O ENGENHEIRO DO CAOS DA VERDADE
Outubro 05, 2025
J.J. Faria Santos

O artigo do jornalista Marco Alves, intitulado “Como Carlos Moedas se apropriou da obra dos outros”, veio colocar definitivamente o autarca lisboeta na condição de vice-líder da tabela dos competidores pelo troféu de campeão dos “factos alternativos”. O líder, com bastante folga, é, obviamente, André Ventura. Se neste contexto os objectivos são semelhantes (obscurecer os factos e substituí-los por outros, visando o engrandecimento pessoal e obter dividendos políticos), os estilos são substancialmente diferentes. Sendo comum aos dois uma megalomania alimentada pela sensação de predestinação e uma relação intermitente com a verdade, o facto é que enquanto Ventura escolhe uma retórica torrencial formulada num tom tonitruante, desafiador e definitivo, Moedas recorre a um tom funesto, como se carregasse o peso do mundo e essa carga lhe tivesse sido consignada por uma oposição empenhada em negar o inquestionável fruto do seu labor.
Não se trata aqui de valorizar em excesso o habitual recurso que o discurso político faz a proclamações ambíguas, ou com formulações que prescindem da clareza e do rigor inatacável, para que seja possível o recuo ou a alegação de erro de interpretação. A recorrência e o acumular de episódios, que remontam pelo menos a 2021 (altura em que o então candidato Moedas anunciou, falsamente, a um país estupefacto que em 2019 tinham morrido, em Lisboa, “26 pessoas nas ciclovias”), correspondem a um padrão de desrespeito pela verdade ou de ligeireza de considerações que explicitam um compromisso fundamental com a propaganda. Ainda recentemente, na sequência do acidente no elevador da Glória, o edil lisboeta afirmou, erradamente, que Jorge Coelho se demitira na altura da queda de Entre-os-Rios por ter conhecimento da fragilidade da ponte, o que causou vivo repúdio em diversos quadrantes ideológicos e levou o jornalista Eduardo Dâmaso, no Correio da Manhã, insuspeito de simpatias socialistas, a escrever que Moedas “mentiu com os dentes todos”, classificando as declarações deste como “uma obscena ofensa à memória de pessoa falecida” e a prova de “uma completa ausência de carácter”.

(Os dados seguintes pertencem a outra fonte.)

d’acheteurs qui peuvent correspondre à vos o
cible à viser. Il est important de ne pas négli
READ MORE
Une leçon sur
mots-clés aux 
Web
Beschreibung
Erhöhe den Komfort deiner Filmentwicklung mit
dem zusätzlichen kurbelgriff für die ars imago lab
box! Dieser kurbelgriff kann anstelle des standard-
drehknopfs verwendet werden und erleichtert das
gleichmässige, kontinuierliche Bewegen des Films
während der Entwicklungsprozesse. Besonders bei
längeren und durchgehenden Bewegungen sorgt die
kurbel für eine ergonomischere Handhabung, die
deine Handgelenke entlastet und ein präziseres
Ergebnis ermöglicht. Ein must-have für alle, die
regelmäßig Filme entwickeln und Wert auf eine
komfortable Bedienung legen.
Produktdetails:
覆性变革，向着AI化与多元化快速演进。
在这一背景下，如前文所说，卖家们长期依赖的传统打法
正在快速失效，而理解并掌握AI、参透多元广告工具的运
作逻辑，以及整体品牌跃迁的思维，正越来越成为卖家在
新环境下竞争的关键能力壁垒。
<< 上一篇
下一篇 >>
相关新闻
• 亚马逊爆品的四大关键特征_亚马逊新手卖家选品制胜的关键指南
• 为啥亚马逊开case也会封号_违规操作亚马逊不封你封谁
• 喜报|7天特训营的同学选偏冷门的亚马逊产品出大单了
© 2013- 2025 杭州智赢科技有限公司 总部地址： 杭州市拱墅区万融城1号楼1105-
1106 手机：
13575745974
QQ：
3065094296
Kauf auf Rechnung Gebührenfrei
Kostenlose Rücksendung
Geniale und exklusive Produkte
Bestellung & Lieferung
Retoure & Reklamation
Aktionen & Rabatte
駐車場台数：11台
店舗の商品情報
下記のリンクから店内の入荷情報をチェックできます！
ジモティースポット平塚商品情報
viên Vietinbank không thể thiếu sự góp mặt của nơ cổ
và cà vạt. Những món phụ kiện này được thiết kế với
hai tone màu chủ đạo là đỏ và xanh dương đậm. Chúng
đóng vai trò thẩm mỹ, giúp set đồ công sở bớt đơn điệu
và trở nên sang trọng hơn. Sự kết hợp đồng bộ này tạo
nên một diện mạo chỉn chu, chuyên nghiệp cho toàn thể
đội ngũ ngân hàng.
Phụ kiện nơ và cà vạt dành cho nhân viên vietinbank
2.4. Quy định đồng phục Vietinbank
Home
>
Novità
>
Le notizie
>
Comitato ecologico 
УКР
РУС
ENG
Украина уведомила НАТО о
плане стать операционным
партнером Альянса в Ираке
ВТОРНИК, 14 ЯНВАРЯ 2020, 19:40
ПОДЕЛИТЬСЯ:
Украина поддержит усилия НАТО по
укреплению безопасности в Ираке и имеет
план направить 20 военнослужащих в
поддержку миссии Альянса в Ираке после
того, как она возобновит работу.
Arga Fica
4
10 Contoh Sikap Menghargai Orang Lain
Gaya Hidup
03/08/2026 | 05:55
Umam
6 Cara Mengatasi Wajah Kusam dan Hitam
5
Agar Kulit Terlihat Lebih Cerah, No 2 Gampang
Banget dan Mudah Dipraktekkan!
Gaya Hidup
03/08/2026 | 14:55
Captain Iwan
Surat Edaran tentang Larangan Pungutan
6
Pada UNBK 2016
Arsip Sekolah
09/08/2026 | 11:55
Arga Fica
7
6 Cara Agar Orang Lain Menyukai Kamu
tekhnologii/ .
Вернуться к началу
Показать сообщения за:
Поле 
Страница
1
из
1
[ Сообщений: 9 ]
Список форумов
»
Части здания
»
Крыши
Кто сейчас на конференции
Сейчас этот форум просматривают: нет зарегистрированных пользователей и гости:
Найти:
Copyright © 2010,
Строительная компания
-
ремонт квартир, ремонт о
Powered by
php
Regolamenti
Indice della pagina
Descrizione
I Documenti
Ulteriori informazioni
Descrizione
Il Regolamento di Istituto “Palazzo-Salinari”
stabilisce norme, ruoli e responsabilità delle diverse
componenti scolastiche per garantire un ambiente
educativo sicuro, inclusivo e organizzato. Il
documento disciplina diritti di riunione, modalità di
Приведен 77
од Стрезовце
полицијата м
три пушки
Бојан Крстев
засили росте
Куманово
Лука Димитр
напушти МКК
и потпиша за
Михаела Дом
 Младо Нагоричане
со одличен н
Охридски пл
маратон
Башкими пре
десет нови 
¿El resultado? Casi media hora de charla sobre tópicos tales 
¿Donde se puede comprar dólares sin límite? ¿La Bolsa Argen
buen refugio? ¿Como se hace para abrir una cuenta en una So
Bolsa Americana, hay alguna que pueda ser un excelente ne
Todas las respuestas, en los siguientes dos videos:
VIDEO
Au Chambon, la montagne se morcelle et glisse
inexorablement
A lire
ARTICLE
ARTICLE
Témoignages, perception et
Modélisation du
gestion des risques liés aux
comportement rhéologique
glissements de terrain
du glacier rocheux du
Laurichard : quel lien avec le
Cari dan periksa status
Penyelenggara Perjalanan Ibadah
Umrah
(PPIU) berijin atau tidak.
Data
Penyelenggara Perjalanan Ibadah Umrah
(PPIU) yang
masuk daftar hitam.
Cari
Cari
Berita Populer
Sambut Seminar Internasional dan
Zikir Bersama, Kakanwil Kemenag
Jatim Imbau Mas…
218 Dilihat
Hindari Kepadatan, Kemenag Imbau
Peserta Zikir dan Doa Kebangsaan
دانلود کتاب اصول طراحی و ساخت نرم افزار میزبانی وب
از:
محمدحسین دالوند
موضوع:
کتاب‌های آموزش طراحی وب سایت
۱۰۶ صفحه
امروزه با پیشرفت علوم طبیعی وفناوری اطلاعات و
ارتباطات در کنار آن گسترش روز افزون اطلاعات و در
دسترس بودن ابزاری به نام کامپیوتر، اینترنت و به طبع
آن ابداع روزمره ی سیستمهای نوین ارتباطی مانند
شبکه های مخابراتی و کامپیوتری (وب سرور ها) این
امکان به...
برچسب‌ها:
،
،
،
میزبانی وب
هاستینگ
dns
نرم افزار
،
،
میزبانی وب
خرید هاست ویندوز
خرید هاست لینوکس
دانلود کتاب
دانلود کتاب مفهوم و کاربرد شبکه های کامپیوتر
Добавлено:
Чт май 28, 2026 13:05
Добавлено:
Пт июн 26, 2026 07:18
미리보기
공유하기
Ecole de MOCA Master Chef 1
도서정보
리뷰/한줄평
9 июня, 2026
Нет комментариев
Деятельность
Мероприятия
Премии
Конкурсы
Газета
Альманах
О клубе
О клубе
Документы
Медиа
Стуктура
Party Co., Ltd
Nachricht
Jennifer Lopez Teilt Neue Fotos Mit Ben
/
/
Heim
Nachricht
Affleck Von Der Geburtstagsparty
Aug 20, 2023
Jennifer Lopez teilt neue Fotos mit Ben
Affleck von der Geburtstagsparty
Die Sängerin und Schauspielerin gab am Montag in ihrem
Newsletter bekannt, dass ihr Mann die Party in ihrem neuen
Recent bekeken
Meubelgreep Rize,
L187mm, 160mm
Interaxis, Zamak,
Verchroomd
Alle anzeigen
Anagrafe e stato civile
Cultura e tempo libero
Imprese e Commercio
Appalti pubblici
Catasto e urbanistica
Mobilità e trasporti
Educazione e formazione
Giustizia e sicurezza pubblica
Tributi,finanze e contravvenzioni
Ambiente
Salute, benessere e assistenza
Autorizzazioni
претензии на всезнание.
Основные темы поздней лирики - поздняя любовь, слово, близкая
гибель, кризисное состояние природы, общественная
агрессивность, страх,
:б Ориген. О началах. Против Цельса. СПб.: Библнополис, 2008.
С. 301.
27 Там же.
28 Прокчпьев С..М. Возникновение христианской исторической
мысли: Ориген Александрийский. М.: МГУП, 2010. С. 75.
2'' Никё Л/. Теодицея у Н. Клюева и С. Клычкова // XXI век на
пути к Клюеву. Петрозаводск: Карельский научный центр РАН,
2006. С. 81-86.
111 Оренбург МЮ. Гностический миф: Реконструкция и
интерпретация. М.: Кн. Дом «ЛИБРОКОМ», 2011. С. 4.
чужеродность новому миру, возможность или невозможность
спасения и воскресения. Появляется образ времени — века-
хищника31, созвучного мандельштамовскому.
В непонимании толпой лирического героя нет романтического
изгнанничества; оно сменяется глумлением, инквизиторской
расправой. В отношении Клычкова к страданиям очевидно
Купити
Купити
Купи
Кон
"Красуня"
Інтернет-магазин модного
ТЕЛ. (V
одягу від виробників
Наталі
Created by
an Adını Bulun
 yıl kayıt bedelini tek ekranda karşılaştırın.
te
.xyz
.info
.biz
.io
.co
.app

Em Setembro do ano passado, em plena Assembleia Municipal, a deputada do BE Maria Escaja acusou Carlos Moedas de mentir ao responsabilizar o anterior executivo pela instalação de painéis publicitários de grande dimensão na cidade quando, objectivamente, o contrato com a empresa JCDecaux tinha sido assinado no mandato dele. Ofendido, o presidente da câmara abandonou a sala, depois de ter dito: “Chamou-me mentiroso e vou-me retirar da sala enquanto estiver o BE a falar.” Moedas não se vai “retirar” da campanha e a probabilidade de as falsidades e as incorreções no seu comportamento e discurso influenciarem as escolhas dos eleitores é baixa. Estamos na era da pós-verdade em que a crença e a emoção prevalecem sobre a realidade objectiva. E como escreveu Michiko Kakutani em A Morte da Verdade (Editorial Presença): “sem factos aceites de comum acordo (.), não pode existir um debate sobre políticas, nem um meio eficaz de avaliar candidatos para o desempenho de cargos políticos, nem uma forma de responsabilizar os representantes eleitos perante o povo. Sem a verdade, a democracia claudica.”